China's Big Four state-owned banks,the bedrock of the country's financial
system, are moving closer to their targets of shrugging off government
interference to become real commercial banks.
Financial insiders agree that the four state-owned commercial banks, the
Industrial and Commercial Bank of China (ICBC), the Bank of China (BOC), the
China Construction Bank (CCB) and the Agricultural Bank of China (ABC), are now
healthier -- more independent, transparent and profit-driven.
The proof lies their enhanced earning power. In the first nine months of the
year, the ICBC, BOC, CCB and ABC posted annualized growth of 21.5 percent, 23.7
percent, 21.5 percent and 81.6 percent, respectively, in their operating
profits.
The rosy increases came on the back of the country's racing economy, which --
though slowed by the central government due to fears of overheating -- grew 9.5
percent year-on-year from January to September, from the banks' streamlined
operations.
Since last year the central government has taken a series of measures to cool
down the economy, saying that investment in such sectors as steel, cement,
aluminum and real estate are overheated, which could ignite inflation, problems
in the banking system and other disasters.
The Big Four took advantage of the initiative to optimize theirloan
structures, preventing reckless lending to rushed investmentsor copy-cat
projects, while cementing support for agriculture, poor western areas and
enterprises with market potentialities.
Correspondingly, the combined investment in agriculture, forestry, fishing
and stockbreeding soared 21.4 percent in the first three quarters of the year,
21 percentage points more than the first quarter.
Corporate governance, a relatively new concept in China's financial sector,
is highlighted in the banks' operation. Senior Chinese leaders have repeatedly
said that government-ordered lending should be prohibited. In August this year
the BOC was transformed into a joint-stock bank, followed by the CCB one month
later. Both pledge to invite "strategic investors," probably including world
famous investment banks, as part of their efforts to modernize and restructure.
The BOC and CCB have both said they would seek stock market offerings, with
the former announcing that it will go public in 2005. The ICBC is aiming for
2006. After going public, the banks will have to accept supervision from
shareholders, which is expected to help them do more profit-driven and
transparent business.
The health of state-owned banks is extremely critical for China as it nears
the 2006 deadline for opening its market to foreign banks under its World Trade
Organization obligations.
A handful of foreign banks are already licensed to handle Chinese-currency
business for foreign companies, a situation that will continue to pose
challenges for Chinese banks since their rivals are usually much stronger and
more sophisticated.
Asset quality is a big concern for all banks. The China Banking Regulatory
Commission, the country's banking watchdog, has been ordering domestic banks to
exercise stringent internal control and risk mitigation when issuing loans.

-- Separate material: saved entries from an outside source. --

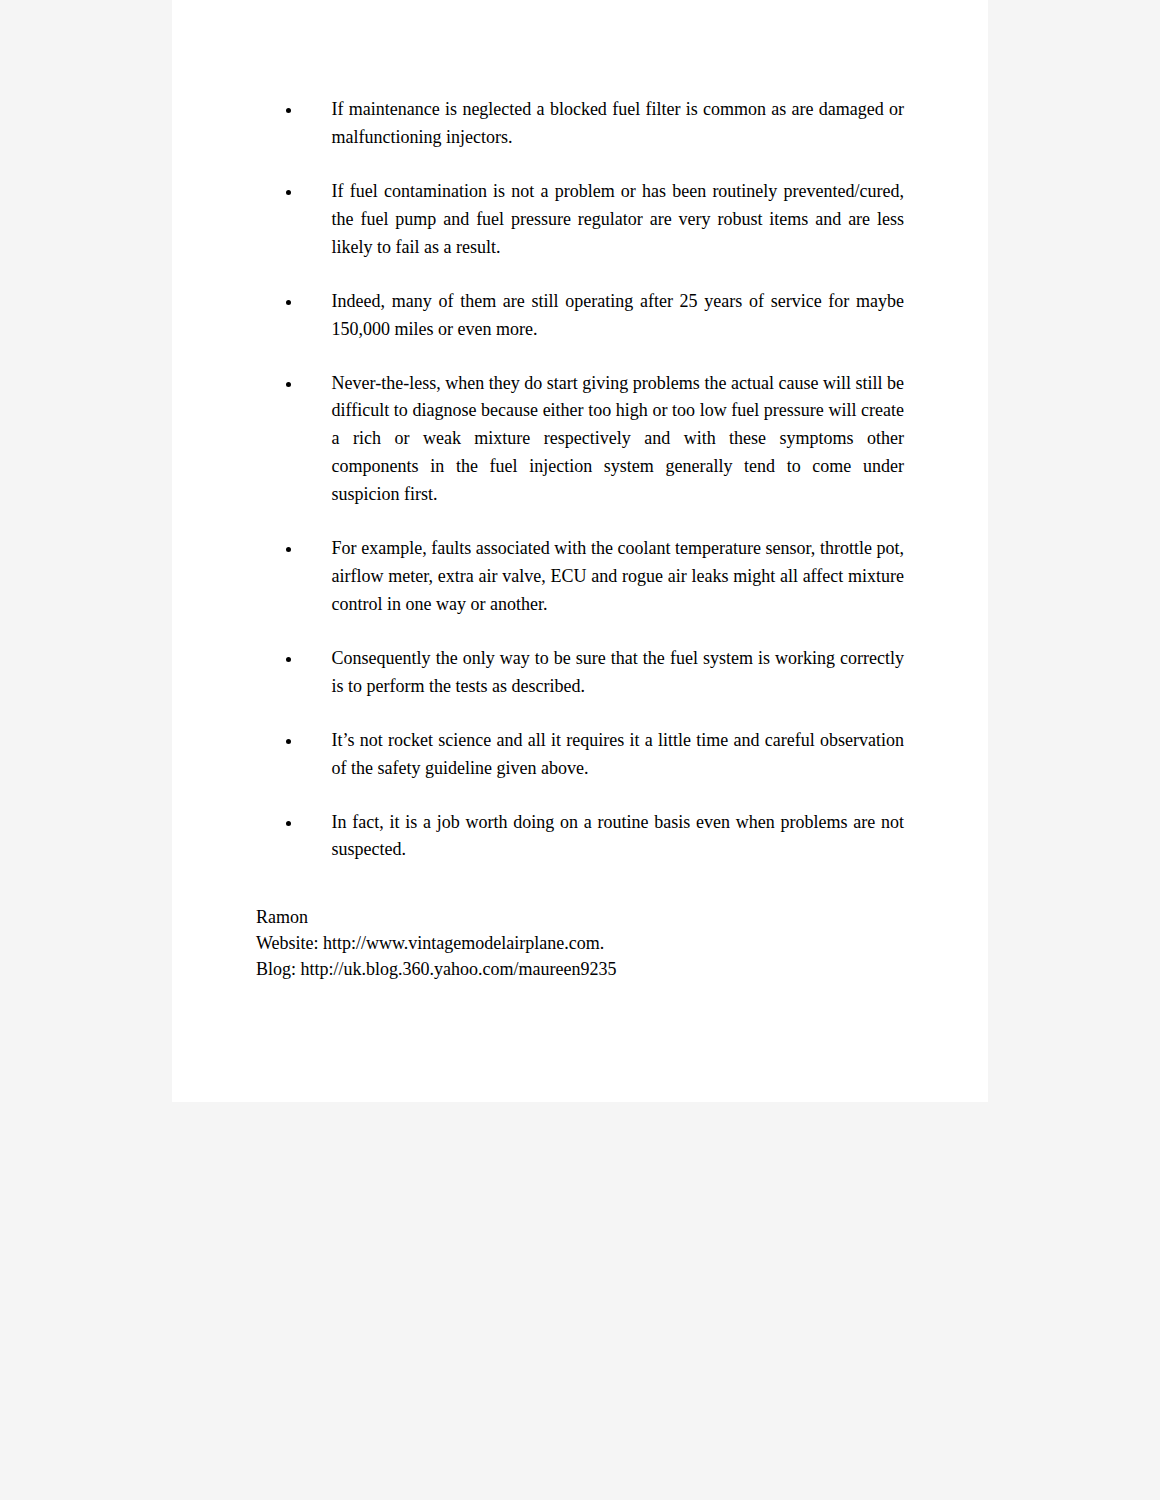If maintenance is neglected a blocked fuel filter is common as are damaged or malfunctioning injectors.
If fuel contamination is not a problem or has been routinely prevented/cured, the fuel pump and fuel pressure regulator are very robust items and are less likely to fail as a result.
Indeed, many of them are still operating after 25 years of service for maybe 150,000 miles or even more.
Never-the-less, when they do start giving problems the actual cause will still be difficult to diagnose because either too high or too low fuel pressure will create a rich or weak mixture respectively and with these symptoms other components in the fuel injection system generally tend to come under suspicion first.
For example, faults associated with the coolant temperature sensor, throttle pot, airflow meter, extra air valve, ECU and rogue air leaks might all affect mixture control in one way or another.
Consequently the only way to be sure that the fuel system is working correctly is to perform the tests as described.
It’s not rocket science and all it requires it a little time and careful observation of the safety guideline given above.
In fact, it is a job worth doing on a routine basis even when problems are not suspected.
Ramon
Website: http://www.vintagemodelairplane.com.
Blog: http://uk.blog.360.yahoo.com/maureen9235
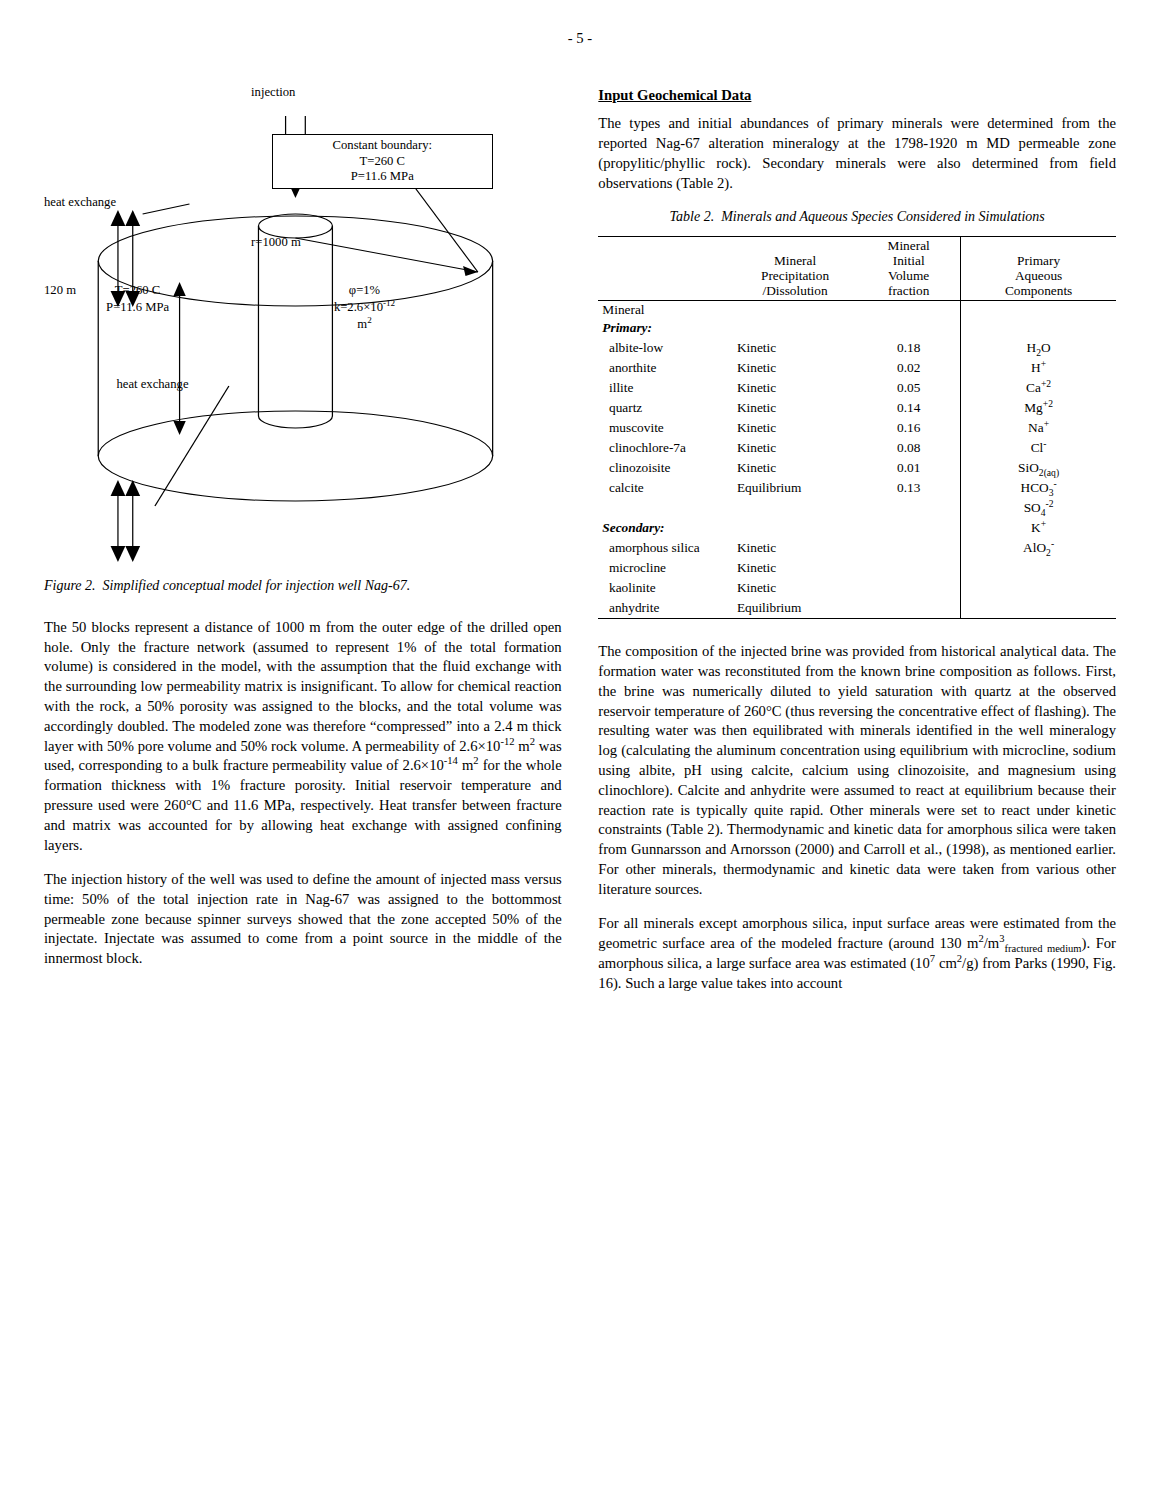- 5 -
injection
Constant boundary:
T=260 C
P=11.6 MPa
heat exchange
r=1000 m
120 m
T=260 C
P=11.6 MPa
φ=1%
k=2.6×10-12
m2
heat exchange
Figure 2. Simplified conceptual model for injection well Nag-67.
The 50 blocks represent a distance of 1000 m from the outer edge of the drilled open hole. Only the fracture network (assumed to represent 1% of the total formation volume) is considered in the model, with the assumption that the fluid exchange with the surrounding low permeability matrix is insignificant. To allow for chemical reaction with the rock, a 50% porosity was assigned to the blocks, and the total volume was accordingly doubled. The modeled zone was therefore “compressed” into a 2.4 m thick layer with 50% pore volume and 50% rock volume. A permeability of 2.6×10-12 m2 was used, corresponding to a bulk fracture permeability value of 2.6×10-14 m2 for the whole formation thickness with 1% fracture porosity. Initial reservoir temperature and pressure used were 260°C and 11.6 MPa, respectively. Heat transfer between fracture and matrix was accounted for by allowing heat exchange with assigned confining layers.
The injection history of the well was used to define the amount of injected mass versus time: 50% of the total injection rate in Nag-67 was assigned to the bottommost permeable zone because spinner surveys showed that the zone accepted 50% of the injectate. Injectate was assumed to come from a point source in the middle of the innermost block.
Input Geochemical Data
The types and initial abundances of primary minerals were determined from the reported Nag-67 alteration mineralogy at the 1798-1920 m MD permeable zone (propylitic/phyllic rock). Secondary minerals were also determined from field observations (Table 2).
Table 2. Minerals and Aqueous Species Considered in Simulations
| | Mineral Precipitation /Dissolution | Mineral Initial Volume fraction | Primary Aqueous Components |
| --- | --- | --- | --- |
| Mineral | | | |
| Primary: | | | |
| albite-low | Kinetic | 0.18 | H 2 O |
| anorthite | Kinetic | 0.02 | H + |
| illite | Kinetic | 0.05 | Ca +2 |
| quartz | Kinetic | 0.14 | Mg +2 |
| muscovite | Kinetic | 0.16 | Na + |
| clinochlore-7a | Kinetic | 0.08 | Cl - |
| clinozoisite | Kinetic | 0.01 | SiO 2(aq) |
| calcite | Equilibrium | 0.13 | HCO 3 - |
| | | | SO 4 -2 |
| Secondary: | | | K + |
| amorphous silica | Kinetic | | AlO 2 - |
| microcline | Kinetic | | |
| kaolinite | Kinetic | | |
| anhydrite | Equilibrium | | |
The composition of the injected brine was provided from historical analytical data. The formation water was reconstituted from the known brine composition as follows. First, the brine was numerically diluted to yield saturation with quartz at the observed reservoir temperature of 260°C (thus reversing the concentrative effect of flashing). The resulting water was then equilibrated with minerals identified in the well mineralogy log (calculating the aluminum concentration using equilibrium with microcline, sodium using albite, pH using calcite, calcium using clinozoisite, and magnesium using clinochlore). Calcite and anhydrite were assumed to react at equilibrium because their reaction rate is typically quite rapid. Other minerals were set to react under kinetic constraints (Table 2). Thermodynamic and kinetic data for amorphous silica were taken from Gunnarsson and Arnorsson (2000) and Carroll et al., (1998), as mentioned earlier. For other minerals, thermodynamic and kinetic data were taken from various other literature sources.
For all minerals except amorphous silica, input surface areas were estimated from the geometric surface area of the modeled fracture (around 130 m2/m3fractured medium). For amorphous silica, a large surface area was estimated (107 cm2/g) from Parks (1990, Fig. 16). Such a large value takes into account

The ICBC has either recovered or written off 33.7 billion yuan (4.08 billion
dollars) in non-performing loans (NPLs) in the firstnine months, bringing down
its bad debt ratio to 19.46 percent at the end of September. The BOC's and CCB's
NPL ratios were lowered to 5.16 percent and 3.74 percent, respectively.
This, however, compares with the world's leading banks' NPL ratios of around
2 percent. Chinese banks still have mountains of bad debt, and international
analysts have doubts about on China's drastic decrease of NPLs.
People are also concerned about a number of scandals that have occurred in
big Chinese banks recently, such as the corruption and improper approval of
lending case of Liu Jinbao, former chief executive of the BOC in Hong Kong.
Although the Big Four's intermediate businesses, such as banking cards, fund
sales and individual financing, are growing very fast, "traditional business"
remains their bread and butter. The ICBC, for example, attracted as much as
374.2 billion yuan (45.3 billion dollars) in new deposits from January to
September. The banks mainly depend on deposits to eke out loans.
The People's Bank of China has raised the benchmark lending and deposit
interest rates by 0.27 percentage points. The one-year deposit interest rate
increased from 1.98 percent to 2.25 percent, while the one-year lending interest
rate rose from 5.31 percent to5.58 percent.
Analysts say that besides curbing inflation and overheating investment, the
higher interest rates will help the bank attract more deposits.